(Images with bounding boxes)
━━━━━━━━━━

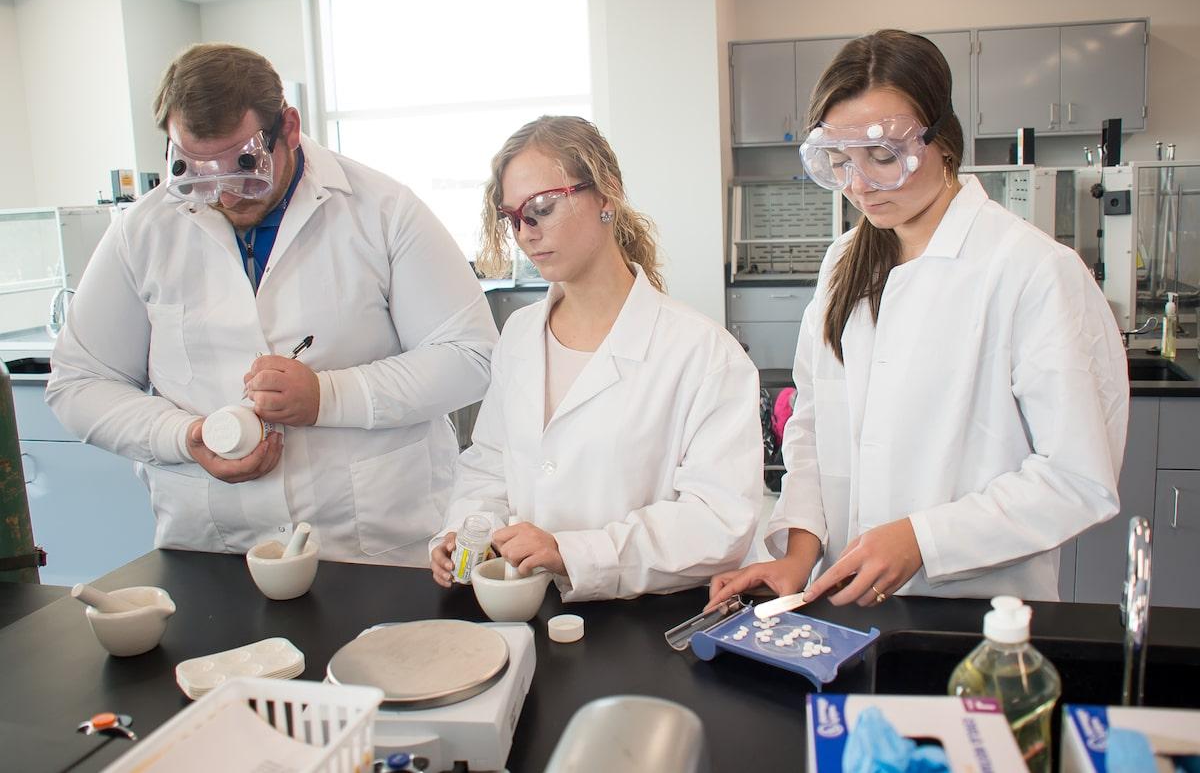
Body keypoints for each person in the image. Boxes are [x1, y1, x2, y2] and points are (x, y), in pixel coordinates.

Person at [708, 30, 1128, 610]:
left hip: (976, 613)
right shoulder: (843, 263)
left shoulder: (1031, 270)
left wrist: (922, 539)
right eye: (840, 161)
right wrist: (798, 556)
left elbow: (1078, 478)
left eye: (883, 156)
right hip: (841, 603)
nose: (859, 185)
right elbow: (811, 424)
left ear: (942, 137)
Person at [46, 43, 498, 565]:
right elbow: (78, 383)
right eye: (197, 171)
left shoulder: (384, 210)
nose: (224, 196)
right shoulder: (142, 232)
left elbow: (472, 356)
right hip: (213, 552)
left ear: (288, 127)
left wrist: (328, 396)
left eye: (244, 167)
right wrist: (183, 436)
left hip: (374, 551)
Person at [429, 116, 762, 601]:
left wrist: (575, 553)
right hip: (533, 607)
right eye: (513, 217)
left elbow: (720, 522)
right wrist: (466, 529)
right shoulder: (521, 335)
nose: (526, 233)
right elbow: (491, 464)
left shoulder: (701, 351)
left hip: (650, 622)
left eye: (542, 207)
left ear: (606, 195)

━━━━━━━━━━

The word "wrist" appears in some lines of the data. Copy every one of those lines.

#### EXPECTED OUTPUT:
left wrist: (922, 539)
right wrist: (798, 556)
left wrist: (328, 396)
right wrist: (183, 436)
left wrist: (575, 553)
right wrist: (466, 529)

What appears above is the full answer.